Given data section start
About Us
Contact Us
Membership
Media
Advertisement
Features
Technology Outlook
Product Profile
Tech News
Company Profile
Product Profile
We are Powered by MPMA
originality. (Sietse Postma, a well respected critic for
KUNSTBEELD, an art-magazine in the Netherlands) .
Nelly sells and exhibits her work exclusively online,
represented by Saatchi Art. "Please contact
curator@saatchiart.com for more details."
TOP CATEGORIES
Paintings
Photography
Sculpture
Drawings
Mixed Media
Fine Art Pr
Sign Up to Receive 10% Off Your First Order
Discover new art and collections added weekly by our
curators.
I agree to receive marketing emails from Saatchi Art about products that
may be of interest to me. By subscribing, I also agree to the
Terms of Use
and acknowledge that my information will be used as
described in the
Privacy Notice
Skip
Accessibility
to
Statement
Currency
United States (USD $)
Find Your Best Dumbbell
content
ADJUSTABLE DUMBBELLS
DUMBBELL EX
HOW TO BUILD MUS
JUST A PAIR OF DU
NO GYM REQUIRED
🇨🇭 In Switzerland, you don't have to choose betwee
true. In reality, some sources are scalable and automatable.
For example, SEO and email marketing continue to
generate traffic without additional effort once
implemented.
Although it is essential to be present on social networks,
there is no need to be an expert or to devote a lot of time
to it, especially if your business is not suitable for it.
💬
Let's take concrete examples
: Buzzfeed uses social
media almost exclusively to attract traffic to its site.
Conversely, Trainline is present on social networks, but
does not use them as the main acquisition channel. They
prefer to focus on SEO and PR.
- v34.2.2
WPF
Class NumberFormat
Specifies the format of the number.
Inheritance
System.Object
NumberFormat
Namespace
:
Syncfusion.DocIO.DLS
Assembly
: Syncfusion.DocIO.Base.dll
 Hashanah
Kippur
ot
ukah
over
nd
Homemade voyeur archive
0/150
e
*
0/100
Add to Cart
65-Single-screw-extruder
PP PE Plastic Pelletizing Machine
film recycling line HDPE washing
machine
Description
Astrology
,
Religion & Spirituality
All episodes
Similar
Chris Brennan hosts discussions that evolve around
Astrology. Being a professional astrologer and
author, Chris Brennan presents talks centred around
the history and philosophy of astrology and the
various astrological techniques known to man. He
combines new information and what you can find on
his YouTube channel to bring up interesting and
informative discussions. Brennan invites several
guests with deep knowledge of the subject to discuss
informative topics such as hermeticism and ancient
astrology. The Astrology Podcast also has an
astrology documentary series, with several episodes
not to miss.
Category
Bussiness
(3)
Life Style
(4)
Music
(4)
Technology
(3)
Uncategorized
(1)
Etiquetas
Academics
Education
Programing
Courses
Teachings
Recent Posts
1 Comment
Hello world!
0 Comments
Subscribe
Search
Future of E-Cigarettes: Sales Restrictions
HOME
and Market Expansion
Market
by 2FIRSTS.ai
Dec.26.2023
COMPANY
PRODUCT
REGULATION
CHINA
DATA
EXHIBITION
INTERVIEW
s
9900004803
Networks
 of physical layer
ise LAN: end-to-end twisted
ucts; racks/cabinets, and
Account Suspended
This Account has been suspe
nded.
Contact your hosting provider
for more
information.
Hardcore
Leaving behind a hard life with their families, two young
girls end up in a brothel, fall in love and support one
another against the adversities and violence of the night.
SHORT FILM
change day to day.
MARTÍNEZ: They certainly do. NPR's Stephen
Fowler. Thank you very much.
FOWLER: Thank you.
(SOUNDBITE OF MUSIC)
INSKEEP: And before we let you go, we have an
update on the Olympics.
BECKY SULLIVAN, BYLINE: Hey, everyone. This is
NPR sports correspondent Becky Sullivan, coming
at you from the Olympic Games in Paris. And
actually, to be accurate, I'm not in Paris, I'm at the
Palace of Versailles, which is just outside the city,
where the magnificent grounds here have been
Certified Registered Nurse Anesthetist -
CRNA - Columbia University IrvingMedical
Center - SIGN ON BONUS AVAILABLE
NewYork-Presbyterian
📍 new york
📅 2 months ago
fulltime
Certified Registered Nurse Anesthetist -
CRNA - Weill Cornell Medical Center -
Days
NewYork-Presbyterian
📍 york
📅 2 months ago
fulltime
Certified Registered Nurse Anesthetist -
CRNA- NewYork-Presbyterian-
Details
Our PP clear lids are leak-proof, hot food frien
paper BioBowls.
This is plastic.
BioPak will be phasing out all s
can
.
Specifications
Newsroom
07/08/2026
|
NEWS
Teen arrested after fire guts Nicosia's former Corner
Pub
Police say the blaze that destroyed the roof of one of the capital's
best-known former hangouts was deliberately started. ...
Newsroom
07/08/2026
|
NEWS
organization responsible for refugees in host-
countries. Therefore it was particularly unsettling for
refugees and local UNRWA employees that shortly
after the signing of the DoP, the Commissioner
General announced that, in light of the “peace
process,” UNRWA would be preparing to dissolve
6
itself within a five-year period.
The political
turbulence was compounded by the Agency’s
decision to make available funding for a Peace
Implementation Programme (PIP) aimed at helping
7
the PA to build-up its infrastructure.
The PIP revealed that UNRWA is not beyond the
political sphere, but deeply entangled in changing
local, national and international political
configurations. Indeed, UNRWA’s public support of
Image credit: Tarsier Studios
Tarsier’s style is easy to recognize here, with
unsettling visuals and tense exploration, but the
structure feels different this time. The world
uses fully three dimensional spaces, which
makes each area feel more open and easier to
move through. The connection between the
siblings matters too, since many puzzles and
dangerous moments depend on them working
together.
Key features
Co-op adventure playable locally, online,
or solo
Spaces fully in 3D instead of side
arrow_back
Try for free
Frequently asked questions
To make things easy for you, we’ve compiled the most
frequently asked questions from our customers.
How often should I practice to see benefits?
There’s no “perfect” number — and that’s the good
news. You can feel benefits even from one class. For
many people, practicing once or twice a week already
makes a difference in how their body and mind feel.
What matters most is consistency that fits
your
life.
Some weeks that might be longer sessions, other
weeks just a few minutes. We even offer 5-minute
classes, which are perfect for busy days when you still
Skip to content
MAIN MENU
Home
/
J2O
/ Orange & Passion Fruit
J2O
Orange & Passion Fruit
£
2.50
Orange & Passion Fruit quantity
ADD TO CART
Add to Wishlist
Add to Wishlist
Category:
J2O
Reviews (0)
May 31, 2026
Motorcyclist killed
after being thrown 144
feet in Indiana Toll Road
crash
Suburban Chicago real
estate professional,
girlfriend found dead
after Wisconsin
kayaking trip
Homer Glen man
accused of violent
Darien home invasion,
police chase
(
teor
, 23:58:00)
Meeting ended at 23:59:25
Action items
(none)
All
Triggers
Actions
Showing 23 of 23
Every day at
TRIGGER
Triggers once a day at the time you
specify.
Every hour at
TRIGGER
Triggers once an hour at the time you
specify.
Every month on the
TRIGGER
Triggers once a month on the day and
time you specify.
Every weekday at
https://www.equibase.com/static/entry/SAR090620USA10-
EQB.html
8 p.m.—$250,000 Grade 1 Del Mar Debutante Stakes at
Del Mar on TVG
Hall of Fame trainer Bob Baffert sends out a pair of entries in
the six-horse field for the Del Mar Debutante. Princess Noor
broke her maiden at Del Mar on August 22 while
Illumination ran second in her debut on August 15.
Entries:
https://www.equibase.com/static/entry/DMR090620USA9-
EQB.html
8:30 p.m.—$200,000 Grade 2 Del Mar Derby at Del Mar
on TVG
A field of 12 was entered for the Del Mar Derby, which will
Given data section end
## What needs to be done
When you reach the end of the data, retype all of it exactly.

## Reply to the task
About Us
Contact Us
Membership
Media
Advertisement
Features
Technology Outlook
Product Profile
Tech News
Company Profile
Product Profile
We are Powered by MPMA
originality. (Sietse Postma, a well respected critic for
KUNSTBEELD, an art-magazine in the Netherlands) .
Nelly sells and exhibits her work exclusively online,
represented by Saatchi Art. "Please contact
curator@saatchiart.com for more details."
TOP CATEGORIES
Paintings
Photography
Sculpture
Drawings
Mixed Media
Fine Art Pr
Sign Up to Receive 10% Off Your First Order
Discover new art and collections added weekly by our
curators.
I agree to receive marketing emails from Saatchi Art about products that
may be of interest to me. By subscribing, I also agree to the
Terms of Use
and acknowledge that my information will be used as
described in the
Privacy Notice
Skip
Accessibility
to
Statement
Currency
United States (USD $)
Find Your Best Dumbbell
content
ADJUSTABLE DUMBBELLS
DUMBBELL EX
HOW TO BUILD MUS
JUST A PAIR OF DU
NO GYM REQUIRED
🇨🇭 In Switzerland, you don't have to choose betwee
true. In reality, some sources are scalable and automatable.
For example, SEO and email marketing continue to
generate traffic without additional effort once
implemented.
Although it is essential to be present on social networks,
there is no need to be an expert or to devote a lot of time
to it, especially if your business is not suitable for it.
💬
Let's take concrete examples
: Buzzfeed uses social
media almost exclusively to attract traffic to its site.
Conversely, Trainline is present on social networks, but
does not use them as the main acquisition channel. They
prefer to focus on SEO and PR.
- v34.2.2
WPF
Class NumberFormat
Specifies the format of the number.
Inheritance
System.Object
NumberFormat
Namespace
:
Syncfusion.DocIO.DLS
Assembly
: Syncfusion.DocIO.Base.dll
 Hashanah
Kippur
ot
ukah
over
nd
Homemade voyeur archive
0/150
e
*
0/100
Add to Cart
65-Single-screw-extruder
PP PE Plastic Pelletizing Machine
film recycling line HDPE washing
machine
Description
Astrology
,
Religion & Spirituality
All episodes
Similar
Chris Brennan hosts discussions that evolve around
Astrology. Being a professional astrologer and
author, Chris Brennan presents talks centred around
the history and philosophy of astrology and the
various astrological techniques known to man. He
combines new information and what you can find on
his YouTube channel to bring up interesting and
informative discussions. Brennan invites several
guests with deep knowledge of the subject to discuss
informative topics such as hermeticism and ancient
astrology. The Astrology Podcast also has an
astrology documentary series, with several episodes
not to miss.
Category
Bussiness
(3)
Life Style
(4)
Music
(4)
Technology
(3)
Uncategorized
(1)
Etiquetas
Academics
Education
Programing
Courses
Teachings
Recent Posts
1 Comment
Hello world!
0 Comments
Subscribe
Search
Future of E-Cigarettes: Sales Restrictions
HOME
and Market Expansion
Market
by 2FIRSTS.ai
Dec.26.2023
COMPANY
PRODUCT
REGULATION
CHINA
DATA
EXHIBITION
INTERVIEW
s
9900004803
Networks
 of physical layer
ise LAN: end-to-end twisted
ucts; racks/cabinets, and
Account Suspended
This Account has been suspe
nded.
Contact your hosting provider
for more
information.
Hardcore
Leaving behind a hard life with their families, two young
girls end up in a brothel, fall in love and support one
another against the adversities and violence of the night.
SHORT FILM
change day to day.
MARTÍNEZ: They certainly do. NPR's Stephen
Fowler. Thank you very much.
FOWLER: Thank you.
(SOUNDBITE OF MUSIC)
INSKEEP: And before we let you go, we have an
update on the Olympics.
BECKY SULLIVAN, BYLINE: Hey, everyone. This is
NPR sports correspondent Becky Sullivan, coming
at you from the Olympic Games in Paris. And
actually, to be accurate, I'm not in Paris, I'm at the
Palace of Versailles, which is just outside the city,
where the magnificent grounds here have been
Certified Registered Nurse Anesthetist -
CRNA - Columbia University IrvingMedical
Center - SIGN ON BONUS AVAILABLE
NewYork-Presbyterian
📍 new york
📅 2 months ago
fulltime
Certified Registered Nurse Anesthetist -
CRNA - Weill Cornell Medical Center -
Days
NewYork-Presbyterian
📍 york
📅 2 months ago
fulltime
Certified Registered Nurse Anesthetist -
CRNA- NewYork-Presbyterian-
Details
Our PP clear lids are leak-proof, hot food frien
paper BioBowls.
This is plastic.
BioPak will be phasing out all s
can
.
Specifications
Newsroom
07/08/2026
|
NEWS
Teen arrested after fire guts Nicosia's former Corner
Pub
Police say the blaze that destroyed the roof of one of the capital's
best-known former hangouts was deliberately started. ...
Newsroom
07/08/2026
|
NEWS
organization responsible for refugees in host-
countries. Therefore it was particularly unsettling for
refugees and local UNRWA employees that shortly
after the signing of the DoP, the Commissioner
General announced that, in light of the “peace
process,” UNRWA would be preparing to dissolve
6
itself within a five-year period.
The political
turbulence was compounded by the Agency’s
decision to make available funding for a Peace
Implementation Programme (PIP) aimed at helping
7
the PA to build-up its infrastructure.
The PIP revealed that UNRWA is not beyond the
political sphere, but deeply entangled in changing
local, national and international political
configurations. Indeed, UNRWA’s public support of
Image credit: Tarsier Studios
Tarsier’s style is easy to recognize here, with
unsettling visuals and tense exploration, but the
structure feels different this time. The world
uses fully three dimensional spaces, which
makes each area feel more open and easier to
move through. The connection between the
siblings matters too, since many puzzles and
dangerous moments depend on them working
together.
Key features
Co-op adventure playable locally, online,
or solo
Spaces fully in 3D instead of side
arrow_back
Try for free
Frequently asked questions
To make things easy for you, we’ve compiled the most
frequently asked questions from our customers.
How often should I practice to see benefits?
There’s no “perfect” number — and that’s the good
news. You can feel benefits even from one class. For
many people, practicing once or twice a week already
makes a difference in how their body and mind feel.
What matters most is consistency that fits
your
life.
Some weeks that might be longer sessions, other
weeks just a few minutes. We even offer 5-minute
classes, which are perfect for busy days when you still
Skip to content
MAIN MENU
Home
/
J2O
/ Orange & Passion Fruit
J2O
Orange & Passion Fruit
£
2.50
Orange & Passion Fruit quantity
ADD TO CART
Add to Wishlist
Add to Wishlist
Category:
J2O
Reviews (0)
May 31, 2026
Motorcyclist killed
after being thrown 144
feet in Indiana Toll Road
crash
Suburban Chicago real
estate professional,
girlfriend found dead
after Wisconsin
kayaking trip
Homer Glen man
accused of violent
Darien home invasion,
police chase
(
teor
, 23:58:00)
Meeting ended at 23:59:25
Action items
(none)
All
Triggers
Actions
Showing 23 of 23
Every day at
TRIGGER
Triggers once a day at the time you
specify.
Every hour at
TRIGGER
Triggers once an hour at the time you
specify.
Every month on the
TRIGGER
Triggers once a month on the day and
time you specify.
Every weekday at
https://www.equibase.com/static/entry/SAR090620USA10-
EQB.html
8 p.m.—$250,000 Grade 1 Del Mar Debutante Stakes at
Del Mar on TVG
Hall of Fame trainer Bob Baffert sends out a pair of entries in
the six-horse field for the Del Mar Debutante. Princess Noor
broke her maiden at Del Mar on August 22 while
Illumination ran second in her debut on August 15.
Entries:
https://www.equibase.com/static/entry/DMR090620USA9-
EQB.html
8:30 p.m.—$200,000 Grade 2 Del Mar Derby at Del Mar
on TVG
A field of 12 was entered for the Del Mar Derby, which will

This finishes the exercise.